The mind-controlled robotic arm can continuously track and follow a computer cursor. (Credit: Carnegie Mellon University)

Using a noninvasive brain-computer interface (BCI), researchers have developed the first-ever successful mind-controlled robotic arm exhibiting the ability to continuously track and follow a computer cursor.

Being able to noninvasively control robotic devices using only thoughts will have broad applications, in particular benefiting the lives of paralyzed patients and those with movement disorders.

BCIs have been shown to achieve good performance for controlling robotic devices using only the signals sensed from brain implants. When robotic devices can be controlled with high precision, they can be used to complete a variety of daily tasks. Until now, however, BCIs successful in continuously controlling robotic arms have used invasive brain implants. These implants require a substantial amount of medical and surgical expertise to correctly install and operate, not to mention cost and potential risks to subjects. As such, their use has been limited to just a few clinical cases.

A grand challenge in BCI research is to develop less-invasive or even totally noninvasive technology that would allow paralyzed patients to control their environment or robotic limbs using their own “thoughts.” Such noninvasive BCI technology, if successful, would bring such much-needed technology to numerous patients and even potentially to the general population.

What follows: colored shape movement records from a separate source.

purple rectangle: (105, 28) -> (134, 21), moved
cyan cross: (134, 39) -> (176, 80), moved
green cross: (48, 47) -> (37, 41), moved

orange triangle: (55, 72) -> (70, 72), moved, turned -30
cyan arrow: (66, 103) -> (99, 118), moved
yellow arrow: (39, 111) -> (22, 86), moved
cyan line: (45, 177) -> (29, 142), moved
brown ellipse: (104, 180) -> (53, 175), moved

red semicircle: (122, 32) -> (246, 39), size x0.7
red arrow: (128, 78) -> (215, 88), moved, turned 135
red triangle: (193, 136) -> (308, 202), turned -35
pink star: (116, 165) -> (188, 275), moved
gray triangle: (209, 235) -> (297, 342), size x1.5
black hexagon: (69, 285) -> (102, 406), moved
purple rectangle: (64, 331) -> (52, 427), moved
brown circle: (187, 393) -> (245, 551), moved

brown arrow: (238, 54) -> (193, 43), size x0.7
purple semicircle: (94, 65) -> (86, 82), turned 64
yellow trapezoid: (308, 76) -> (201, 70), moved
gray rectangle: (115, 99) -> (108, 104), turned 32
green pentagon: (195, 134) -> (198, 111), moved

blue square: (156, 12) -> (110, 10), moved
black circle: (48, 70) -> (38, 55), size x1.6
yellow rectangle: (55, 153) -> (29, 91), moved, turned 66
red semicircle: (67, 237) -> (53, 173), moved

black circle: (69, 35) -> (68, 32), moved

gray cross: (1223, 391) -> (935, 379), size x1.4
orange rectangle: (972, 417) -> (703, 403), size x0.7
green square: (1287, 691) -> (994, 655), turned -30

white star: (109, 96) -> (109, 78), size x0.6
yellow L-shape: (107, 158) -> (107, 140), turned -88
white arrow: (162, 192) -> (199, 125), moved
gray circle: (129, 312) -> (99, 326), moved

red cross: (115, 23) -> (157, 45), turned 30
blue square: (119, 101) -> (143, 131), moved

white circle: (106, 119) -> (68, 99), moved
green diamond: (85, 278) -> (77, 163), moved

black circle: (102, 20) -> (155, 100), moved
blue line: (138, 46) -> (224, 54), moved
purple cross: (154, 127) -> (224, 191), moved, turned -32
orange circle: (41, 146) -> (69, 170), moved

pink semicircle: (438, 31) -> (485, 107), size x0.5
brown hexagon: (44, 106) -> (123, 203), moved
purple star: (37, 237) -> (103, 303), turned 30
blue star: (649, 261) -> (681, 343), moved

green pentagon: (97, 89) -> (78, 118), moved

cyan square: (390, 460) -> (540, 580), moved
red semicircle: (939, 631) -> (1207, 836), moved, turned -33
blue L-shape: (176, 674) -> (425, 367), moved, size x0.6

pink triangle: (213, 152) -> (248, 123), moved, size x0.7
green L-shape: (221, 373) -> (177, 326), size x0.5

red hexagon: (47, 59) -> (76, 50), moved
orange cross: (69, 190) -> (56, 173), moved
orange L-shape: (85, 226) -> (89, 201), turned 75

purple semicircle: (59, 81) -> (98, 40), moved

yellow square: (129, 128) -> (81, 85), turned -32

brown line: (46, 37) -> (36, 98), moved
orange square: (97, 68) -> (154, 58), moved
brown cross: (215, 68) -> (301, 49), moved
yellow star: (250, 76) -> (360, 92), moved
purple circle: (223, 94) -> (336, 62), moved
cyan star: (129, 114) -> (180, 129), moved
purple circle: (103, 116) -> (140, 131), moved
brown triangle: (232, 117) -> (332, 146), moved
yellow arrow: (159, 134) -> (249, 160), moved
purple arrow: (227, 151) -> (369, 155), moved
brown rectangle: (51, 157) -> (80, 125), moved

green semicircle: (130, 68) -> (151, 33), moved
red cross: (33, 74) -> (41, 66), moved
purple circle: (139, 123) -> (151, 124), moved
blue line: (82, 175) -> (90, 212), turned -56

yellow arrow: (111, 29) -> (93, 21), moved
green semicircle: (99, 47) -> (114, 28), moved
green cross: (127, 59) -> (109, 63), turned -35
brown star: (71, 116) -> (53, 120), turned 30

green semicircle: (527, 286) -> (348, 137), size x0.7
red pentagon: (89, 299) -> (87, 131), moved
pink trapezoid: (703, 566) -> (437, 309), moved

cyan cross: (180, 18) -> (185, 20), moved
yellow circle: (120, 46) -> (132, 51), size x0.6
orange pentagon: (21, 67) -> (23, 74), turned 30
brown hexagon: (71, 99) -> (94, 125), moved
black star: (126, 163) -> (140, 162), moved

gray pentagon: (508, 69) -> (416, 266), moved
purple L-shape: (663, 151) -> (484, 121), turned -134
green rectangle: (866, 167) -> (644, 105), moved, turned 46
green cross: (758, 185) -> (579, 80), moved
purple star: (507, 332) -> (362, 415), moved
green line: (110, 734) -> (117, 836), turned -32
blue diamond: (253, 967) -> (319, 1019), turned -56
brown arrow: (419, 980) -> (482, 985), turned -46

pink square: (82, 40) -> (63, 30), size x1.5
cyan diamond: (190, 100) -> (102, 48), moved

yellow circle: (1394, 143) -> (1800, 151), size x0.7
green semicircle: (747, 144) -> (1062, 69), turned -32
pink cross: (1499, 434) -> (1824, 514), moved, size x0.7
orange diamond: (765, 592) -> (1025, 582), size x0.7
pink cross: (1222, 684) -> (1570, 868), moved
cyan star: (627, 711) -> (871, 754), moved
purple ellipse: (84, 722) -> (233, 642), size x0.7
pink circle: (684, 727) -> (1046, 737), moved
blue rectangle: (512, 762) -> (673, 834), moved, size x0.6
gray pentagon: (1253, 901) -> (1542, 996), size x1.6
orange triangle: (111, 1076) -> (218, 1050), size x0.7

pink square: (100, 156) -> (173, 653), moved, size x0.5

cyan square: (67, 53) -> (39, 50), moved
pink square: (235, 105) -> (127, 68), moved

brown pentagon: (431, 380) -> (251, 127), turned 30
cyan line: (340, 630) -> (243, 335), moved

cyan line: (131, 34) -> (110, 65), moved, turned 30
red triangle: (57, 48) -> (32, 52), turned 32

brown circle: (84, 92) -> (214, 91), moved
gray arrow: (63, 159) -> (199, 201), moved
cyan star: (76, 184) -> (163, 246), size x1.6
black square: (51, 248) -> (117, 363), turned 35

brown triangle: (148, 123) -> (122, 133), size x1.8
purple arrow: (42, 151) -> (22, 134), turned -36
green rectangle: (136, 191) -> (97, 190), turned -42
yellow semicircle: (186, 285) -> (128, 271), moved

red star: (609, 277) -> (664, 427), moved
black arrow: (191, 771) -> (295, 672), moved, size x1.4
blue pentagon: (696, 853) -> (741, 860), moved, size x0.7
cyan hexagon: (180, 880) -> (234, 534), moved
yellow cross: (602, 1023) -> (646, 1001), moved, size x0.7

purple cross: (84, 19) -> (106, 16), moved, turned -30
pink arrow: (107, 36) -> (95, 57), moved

However, BCIs that use noninvasive external sensing, rather than brain implants, receive “dirtier” signals, leading to lower resolution and less precise control. Thus, when using only the brain to control a robotic arm, a noninvasive BCI doesn’t stand up to using implanted devices. Despite this, BCI researchers have forged ahead, their eye on the prize of a less- or non-invasive technology that could help patients everywhere on a daily basis.

Using novel sensing and machine learning techniques, the researchers have been able to access signals deep within the brain, achieving a high resolution of control over a robotic arm. Using a noninvasive BCI to control a robotic arm that’s tracking a cursor on a computer screen, for the first time ever, they have shown in human subjects that a robotic arm can now follow the cursor continuously. Whereas robotic arms controlled by humans noninvasively had previously followed a moving cursor in jerky, discrete motions — as though the robotic arm was trying to “catch up” to the brain’s commands — now, the arm follows the cursor in a smooth, continuous path.